FilmDeCulte - Pourquoi
le film a-t-il été tourné dans les Ardennes belges?
Fabrice Du Welz - Je voulais faire
un survival dans des paysages que je connais, qui me racontent des choses. Quand Hooper faisait Massacre
à la tronçonneuse ou Romero ses films sur les morts-vivants, ces longs métrages avaient une vraie
connotation politique. Dans le cadre du cinéma de genre, ces films étaient des réactions à la guerre du
Vietnam ou à des problèmes raciaux. Très humblement, dans le cadre d'un film de genre, j'ai aussi souhaité
parlé de ces terribles histoires qui ont secoué la Belgique. L'histoire moderne a vu naître en Belgique
deux des pires serial killers que l'Europe ait connus. Il y avait forcément un écho, j'avais envie de me
confronter à ça en essayant de creuser l'humanité malgré tout. Je pense que c'est un film d'amour malade.
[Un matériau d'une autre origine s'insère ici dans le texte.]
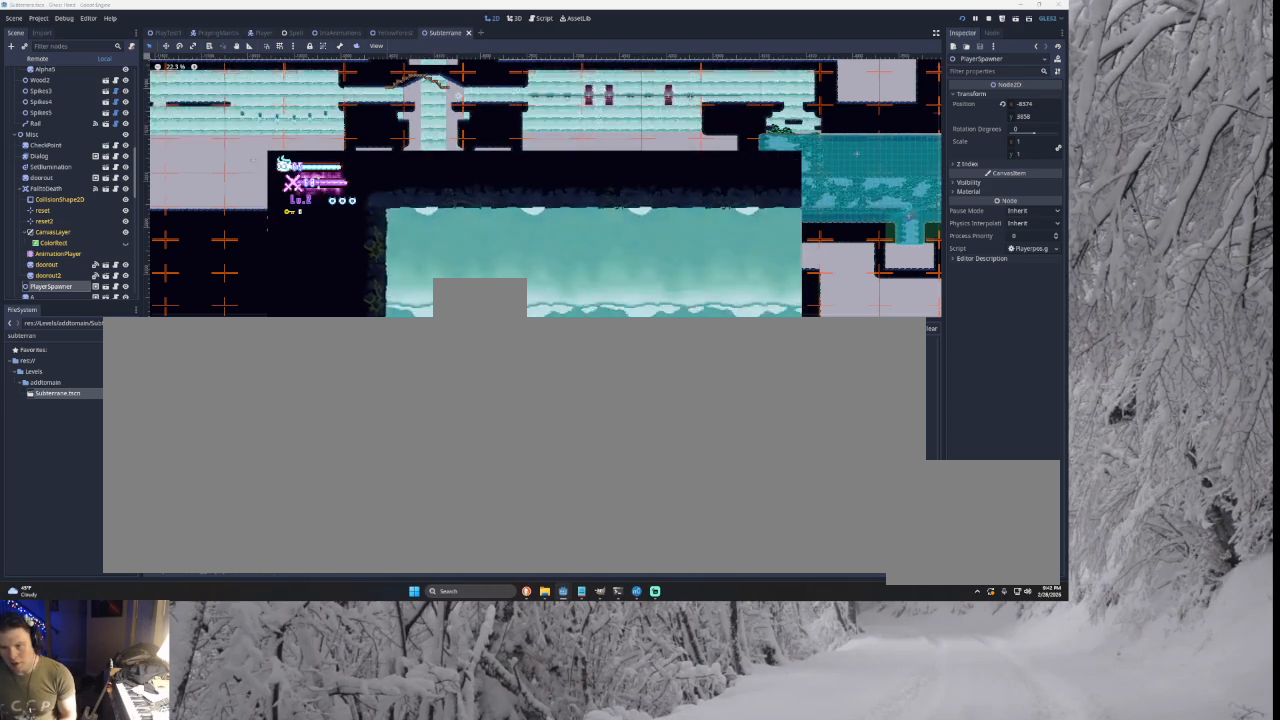
{"buttons": ["TRIANGLE"], "left_stick": "right", "right_stick": "center", "events": [[467, "TRIANGLE", "down"]]}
FilmDeCulte - Quel est votre rapport
au genre fantastique?
Fabrice Du Welz - Je dois fonctionner
dans un système, forcément, mais je veux pouvoir être libre. Le fait d'avoir fait ce film, de l'avoir
présenté dans des festivals comme Cannes, Toronto ou Gérardmer, m'apporte une crédibilité inespérée. J'espère
simplement pouvoir aller au bout des histoires que j'ai envie de raconter, même si ça dérange, provoque. Je
ne fais pas du cinéma pour endormir les gens, pour les rendre béats. Je veux bousculer les certitudes que
les gens ont, dans le cadre du film de genre. Je reprends la définition du cinéma de Clouzot: pour moi le
cinéma avant tout doit être un spectacle et une agression. C'est un peu comme ça que j'ai envie de faire du
cinéma. J'ai envie d'expérimenter, d'avoir un terrain de création.